The prize relates to a book that I’ve been writing about a man who lived with a diagnosis of schizophrenia and later autism. I knew him for 18 years and decided to write about his life in 2012. I call it biography and it is but it’s also a conversation between his life and mine. I’ve mentioned him in blogs, last January and September.  Below is an extract from the first chapter which formed part of my submission for the Impress Prize.

Please note that after I wrote a chapter, I’d read it back to him and sometimes incorporate his comments which are in italics. His name in the book is Stephen, because he wanted to remain anonymous and he like the name Stephen 😊

 

EXTRACT FROM CHAPTER 1 –  2014

Recently Stephen watched the film ‘One flew over the Cuckoo’s Nest’ again on TV. He tells me: ‘It was good but it disturbed me.  Much worse things happened to me, Susie, much worse.’

I’m interested. I’m perched on a wooden chair facing Stephen folded into his ancient armchair, in an equally ancient jumper, his cigarette alight, ash about to fall, taking notes while a February sky squints at me through the smoke-stained bay window of his front room.  I remember ‘One flew over the Cuckoo’s Nest,’ set in Oregon Mental Hospital.  It won 5 Oscars. Jack Nicholson with his arched eyebrows, wicked smile and black, wild hair played the charismatic rogue attempting to avoid prison by posing as a mental patient.

prize winning writing
Jack Nicholson from ‘One Flew Over the Cuckoos Nest’

I look at Stephen with his black, untidy hair, serious eyebrows and intense dark eyes and an image rises in my mind of Jack Nicholson’s face contorted in pain as he’s given an electric shock.

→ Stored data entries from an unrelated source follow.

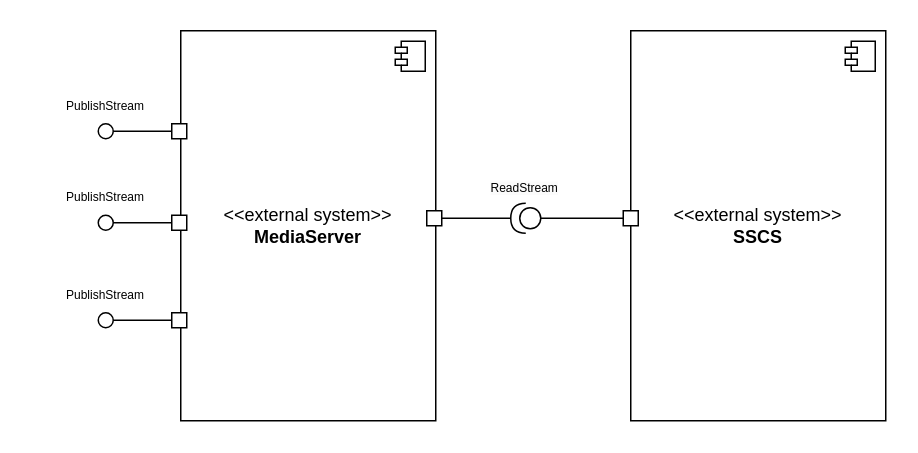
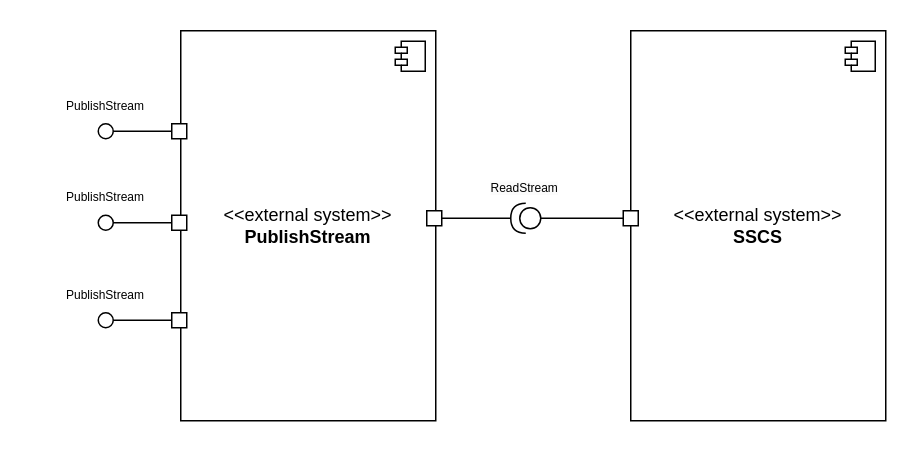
  <mxCell id="0" />
  <mxCell id="1" parent="0" />
  <mxCell id="2" value="" style="group" vertex="1" connectable="0" parent="1"><mxGeometry x="120" y="20" width="174" height="260" as="geometry" /></mxCell>
- <mxCell id="3" value="&amp;lt;&amp;lt;external system&amp;gt;&amp;gt;&lt;br&gt;&lt;b&gt;MediaServer&lt;/b&gt;" style="html=1;dropTarget=0;whiteSpace=wrap;" vertex="1" parent="2"><mxGeometry width="170" height="260" as="geometry" /></mxCell>
+ <mxCell id="3" value="&amp;lt;&amp;lt;external system&amp;gt;&amp;gt;&lt;br&gt;&lt;b&gt;PublishStream&lt;/b&gt;" style="html=1;dropTarget=0;whiteSpace=wrap;" vertex="1" parent="2"><mxGeometry width="170" height="260" as="geometry" /></mxCell>
  <mxCell id="4" value="" style="shape=module;jettyWidth=8;jettyHeight=4;" vertex="1" parent="3"><mxGeometry x="1" width="20" height="20" relative="1" as="geometry"><mxPoint x="-27" y="7" as="offset" /></mxGeometry></mxCell>
  <mxCell id="5" value="" style="rounded=1;whiteSpace=wrap;html=1;arcSize=0;" vertex="1" parent="2"><mxGeometry x="164" y="120" width="10" height="10" as="geometry" /></mxCell>
  <mxCell id="6" value="" style="group" vertex="1" connectable="0" parent="1"><mxGeometry x="420" y="20" width="170" height="260" as="geometry" /></mxCell>
  <mxCell id="7" value="&amp;lt;&amp;lt;external system&amp;gt;&amp;gt;&lt;br&gt;&lt;b&gt;SSCS&lt;/b&gt;" style="html=1;dropTarget=0;whiteSpace=wrap;" vertex="1" parent="6"><mxGeometry width="170" height="260" as="geometry" /></mxCell>
  <mxCell id="8" value="" style="shape=module;jettyWidth=8;jettyHeight=4;" vertex="1" parent="7"><mxGeometry x="1" width="20" height="20" relative="1" as="geometry"><mxPoint x="-27" y="7" as="offset" /></mxGeometry></mxCell>
  <mxCell id="9" value="" style="group" vertex="1" connectable="0" parent="1"><mxGeometry x="20" y="54" width="104" height="61" as="geometry" /></mxCell>
  <mxCell id="10" value="" style="ellipse;whiteSpace=wrap;html=1;align=center;aspect=fixed;fillColor=none;strokeColor=none;resizable=0;perimeter=centerPerimeter;rotatable=0;allowArrows=0;points=[];outlineConnect=1;" vertex="1" parent="9"><mxGeometry y="51" width="10" height="10" as="geometry" /></mxCell>
  <mxCell id="11" value="" style="group" vertex="1" connectable="0" parent="9"><mxGeometry x="20" width="60" height="46" as="geometry" /></mxCell>
  <mxCell id="12" value="" style="ellipse;whiteSpace=wrap;html=1;aspect=fixed;direction=south;" vertex="1" parent="11"><mxGeometry x="25" y="28" width="10" height="10" as="geometry" /></mxCell>
  <mxCell id="13" value="&lt;span style=&quot;font-size: 8px;&quot;&gt;PublishStream&lt;/span&gt;" style="text;html=1;strokeColor=none;fillColor=none;align=center;verticalAlign=middle;whiteSpace=wrap;rounded=0;container=0;" vertex="1" parent="11"><mxGeometry width="60" height="30" as="geometry" /></mxCell>
  <mxCell id="14" value="" style="rounded=1;whiteSpace=wrap;html=1;arcSize=0;" vertex="1" parent="9"><mxGeometry x="94" y="28" width="10" height="10" as="geometry" /></mxCell>
  <mxCell id="15" style="rounded=0;orthogonalLoop=1;jettySize=auto;html=1;exitX=0.5;exitY=0;exitDx=0;exitDy=0;entryX=0;entryY=0.5;entryDx=0;entryDy=0;strokeColor=default;anchorPointDirection=1;fixDash=0;endArrow=none;endFill=0;" edge="1" parent="9" source="12" target="14"><mxGeometry relative="1" as="geometry" /></mxCell>
  <mxCell id="16" value="" style="group" vertex="1" connectable="0" parent="1"><mxGeometry x="20" y="115" width="104" height="61" as="geometry" /></mxCell>
  <mxCell id="17" value="" style="ellipse;whiteSpace=wrap;html=1;align=center;aspect=fixed;fillColor=none;strokeColor=none;resizable=0;perimeter=centerPerimeter;rotatable=0;allowArrows=0;points=[];outlineConnect=1;" vertex="1" parent="16"><mxGeometry y="51" width="10" height="10" as="geometry" /></mxCell>
  <mxCell id="18" value="" style="group" vertex="1" connectable="0" parent="16"><mxGeometry x="20" width="60" height="46" as="geometry" /></mxCell>
  <mxCell id="19" value="" style="ellipse;whiteSpace=wrap;html=1;aspect=fixed;direction=south;" vertex="1" parent="18"><mxGeometry x="25" y="28" width="10" height="10" as="geometry" /></mxCell>
  <mxCell id="20" value="&lt;span style=&quot;font-size: 8px;&quot;&gt;PublishStream&lt;/span&gt;" style="text;html=1;strokeColor=none;fillColor=none;align=center;verticalAlign=middle;whiteSpace=wrap;rounded=0;container=0;" vertex="1" parent="18"><mxGeometry width="60" height="30" as="geometry" /></mxCell>
  <mxCell id="21" value="" style="rounded=1;whiteSpace=wrap;html=1;arcSize=0;" vertex="1" parent="16"><mxGeometry x="94" y="28" width="10" height="10" as="geometry" /></mxCell>
  <mxCell id="22" style="rounded=0;orthogonalLoop=1;jettySize=auto;html=1;exitX=0.5;exitY=0;exitDx=0;exitDy=0;entryX=0;entryY=0.5;entryDx=0;entryDy=0;strokeColor=default;anchorPointDirection=1;fixDash=0;endArrow=none;endFill=0;" edge="1" parent="16" source="19" target="21"><mxGeometry relative="1" as="geometry" /></mxCell>
  <mxCell id="23" value="" style="group" vertex="1" connectable="0" parent="1"><mxGeometry x="20" y="180" width="104" height="61" as="geometry" /></mxCell>
  <mxCell id="24" value="" style="ellipse;whiteSpace=wrap;html=1;align=center;aspect=fixed;fillColor=none;strokeColor=none;resizable=0;perimeter=centerPerimeter;rotatable=0;allowArrows=0;points=[];outlineConnect=1;" vertex="1" parent="23"><mxGeometry y="51" width="10" height="10" as="geometry" /></mxCell>
  <mxCell id="25" value="" style="group" vertex="1" connectable="0" parent="23"><mxGeometry x="20" width="60" height="46" as="geometry" /></mxCell>
  <mxCell id="26" value="" style="ellipse;whiteSpace=wrap;html=1;aspect=fixed;direction=south;" vertex="1" parent="25"><mxGeometry x="25" y="28" width="10" height="10" as="geometry" /></mxCell>
  <mxCell id="27" value="&lt;span style=&quot;font-size: 8px;&quot;&gt;PublishStream&lt;/span&gt;" style="text;html=1;strokeColor=none;fillColor=none;align=center;verticalAlign=middle;whiteSpace=wrap;rounded=0;container=0;" vertex="1" parent="25"><mxGeometry width="60" height="30" as="geometry" /></mxCell>
  <mxCell id="28" value="" style="rounded=1;whiteSpace=wrap;html=1;arcSize=0;" vertex="1" parent="23"><mxGeometry x="94" y="28" width="10" height="10" as="geometry" /></mxCell>
  <mxCell id="29" style="rounded=0;orthogonalLoop=1;jettySize=auto;html=1;exitX=0.5;exitY=0;exitDx=0;exitDy=0;entryX=0;entryY=0.5;entryDx=0;entryDy=0;strokeColor=default;anchorPointDirection=1;fixDash=0;endArrow=none;endFill=0;" edge="1" parent="23" source="26" target="28"><mxGeometry relative="1" as="geometry" /></mxCell>
  <mxCell id="30" style="edgeStyle=orthogonalEdgeStyle;rounded=0;orthogonalLoop=1;jettySize=auto;html=1;entryX=1;entryY=0.5;entryDx=0;entryDy=0;endArrow=none;endFill=0;" edge="1" parent="1" source="32" target="5"><mxGeometry relative="1" as="geometry" /></mxCell>
  <mxCell id="31" style="edgeStyle=orthogonalEdgeStyle;rounded=0;orthogonalLoop=1;jettySize=auto;html=1;entryX=0;entryY=0.5;entryDx=0;entryDy=0;endArrow=none;endFill=0;" edge="1" parent="1" source="32" target="33"><mxGeometry relative="1" as="geometry" /></mxCell>
  <mxCell id="32" value="" style="shape=providedRequiredInterface;html=1;verticalLabelPosition=bottom;sketch=0;rotation=-180;" vertex="1" parent="1"><mxGeometry x="340" y="135" width="20" height="20" as="geometry" /></mxCell>
  <mxCell id="33" value="" style="rounded=1;whiteSpace=wrap;html=1;arcSize=0;" vertex="1" parent="1"><mxGeometry x="415" y="140" width="10" height="10" as="geometry" /></mxCell>
  <mxCell id="34" value="&lt;span style=&quot;color: rgb(0, 0, 0); font-family: Helvetica; font-size: 8px; font-style: normal; font-variant-ligatures: normal; font-variant-caps: normal; font-weight: 400; letter-spacing: normal; orphans: 2; text-align: center; text-indent: 0px; text-transform: none; widows: 2; word-spacing: 0px; -webkit-text-stroke-width: 0px; background-color: rgb(251, 251, 251); text-decoration-thickness: initial; text-decoration-style: initial; text-decoration-color: initial; float: none; display: inline !important;&quot;&gt;ReadStream&lt;br&gt;&lt;br&gt;&lt;/span&gt;" style="text;whiteSpace=wrap;html=1;" vertex="1" parent="1"><mxGeometry x="325" y="110" width="55" height="40" as="geometry" /></mxCell>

It had never occurred to me before that this might have been visited on Stephen.  I’m curious: ‘Did you ever have that electro whatsit?’

Stephen drops his voice: ‘I did.’

‘What’s it called?’ I don’t catch what he says. ‘Sorry?’ Still no good.  ‘What?’

‘ECT – Electro Convulsive therapy – it doesn’t’ matter. You’re obviously hard of hearing.’

I am not hard of hearing.  He hasn’t got his teeth in.  I grind mine: ‘No, I’m listening’.

‘You are hard of hearing, Susie, you are hard of hearing.’

‘Ok I’m hard of hearing but if you could speak up that would help me.  Did it help you, the ECT?’

‘Most people are hard of hearing.’

‘Are they?’

His disappointment with the human race and my irony hang in the smoky air between us.

[When I read this part back to him, he still agreed emphatically that I’m very hard of hearing]. 

I get back on subject: ‘Was it helpful, the ECT?’

‘It didn’t help me.’

‘Was it painful?’

‘Very painful.’

‘I’m sorry. And did you agree to it or was it forced on you?’

‘Forced on me.’

‘Could you give me some dates when you had it?’

’76. I don’t want to talk about it anymore.’

It’s only later I notice that ‘One Flew over the Cuckoo’s Nest came out in 1975, the year before Stephen had ECT.

And later still that I notice painfully, my curiosity trumping compassion.